When I was nine years old, my father walked out on us. He didn’t pay child support, and like so often in situations like this, my mother was left to shoulder the brunt of caring for three children on her own. And to make matters worse, before dad left, he put a lien against our home, and racked up a bunch of credit cards that were in my mother’s name. I don’t want to state the obvious, but my dad wasn’t a great dude, and he left my mother in a pretty difficult position.
At the height of it all, I can remember her working three jobs. One was at the power company collecting payments, the other was cleaning houses in the evenings, and on weekends she worked at a music store. Often when she came home, she cried. She cried a lot, actually, well into the night. It wasn’t until I was older that I began to wonder how she managed to drag herself out of bed each and every morning and go into work with all the mental burden she was carrying day in, and day out. And according to a recent study, the mental burden of poverty is very real — and it has a substantial impact on workers’ productivity.
Sendhil Mullainathan, a behavioral economist at the University of Chicago, wanted to know how much the burden of poverty was impacting productivity in workers, so he went to a factory in Odisha, India. The study looked at 408 factory workers, whose job was to make disposable plates used at local eateries.
Now to fully understand this study, it’s important to note that in this part of India, most workers split their year between agriculture during the planting and harvesting season. When that work dries up, many work in the factory for less than they would make harvesting. The researchers chose this time intentionally, because it was when workers would be saddled with the most debt, and the most financial burden.
The basics of this experiment were pretty simple. They gave a portion of the 408 workers a large chunk of their compensation up front. Here’s a quote from the study: “On average, they were given 1,400 rupees, or about 20 dollars. This was equivalent to about what they had earned in the previous month, and a large fraction of them used the money to pay off outstanding debts.” The rest of the workers in the study were paid at the end of their work period, same as usual.
Then they observed the workers, and the findings were pretty telling. The workers that were paid up front were significantly more productive. In fact, those workers made 6.2% more plates per hour, with the biggest increase in productivity being seen in the poorest of workers. And not only were they more productive, their work was better too. The workers that were paid up front also had fewer blemishes in the plates they made, showing that they were more accurate in their job.
What this shows, according to the authors of the study, is that giving poverty stricken workers money up front released the mental burden of poverty, and allowed them to have more emotional capital available to be more productive and accurate in their work.

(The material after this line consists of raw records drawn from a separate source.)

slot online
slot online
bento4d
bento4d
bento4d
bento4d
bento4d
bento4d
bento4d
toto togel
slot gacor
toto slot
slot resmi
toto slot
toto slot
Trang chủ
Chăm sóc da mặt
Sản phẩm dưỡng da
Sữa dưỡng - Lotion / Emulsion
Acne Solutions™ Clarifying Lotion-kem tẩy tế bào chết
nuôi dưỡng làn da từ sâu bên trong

If I were to describe my mother in the years after my father left, I would use the word tired. She was exhausted right down to the bone, and it wasn’t just the long hours that were wearing her down. No, it was a deep mental weariness that only comes when you are left to care for children alone both mentally and financially, while also trying to fight to keep your family out of debt. And there is absolutely no way that she could have fully compartmentalized that sort of burden while at work. I think she tried. That’s why she cried so much in the evenings. She must have gone into work and told everyone she was fine, but the reality was, she was not fine. Not at all. And so much of it had to do with the mental exhaustion of poverty.

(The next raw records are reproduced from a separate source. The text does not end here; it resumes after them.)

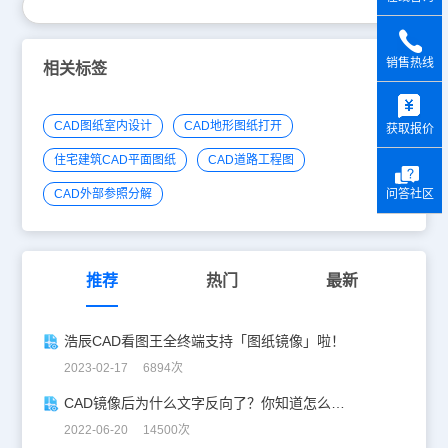
销售热线
相关标签
y
CAD图纸室内设计
CAD地形图纸打开
获取报价
住宅建筑CAD平面图纸
CAD道路工程图
问答社区
CAD外部参照分解
推荐
热门
最新
浩辰CAD看图王全终端支持「图纸镜像」啦！
2023-02-17 6894次
CAD镜像后为什么文字反向了？你知道怎么解决吗？
2022-06-20 14500次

During an earlier NPR interview with Mullainathan, the author of the above study, he described poverty like this: “Put simply, being poor is like having just pulled an all-nighter.” He then goes on to describe how the emotional weariness of poverty hinders the ability to escape poverty. With that in mind, the overall conclusion of this study was for policy makers to reshape welfare programs with that mental strain in mind. Giving poor people money up front, for example, without conditions, could help them be in a better position to earn more money on their own.
I speak from personal experience when I say that really any relief in my mother’s financial situation would have done wonders for her mental health. It might have kept her from crying most nights, which was heartbreaking. I have no doubt that it would have helped her keep her mind on her job, rather than on her many hardships. And everyone deserves that opportunity.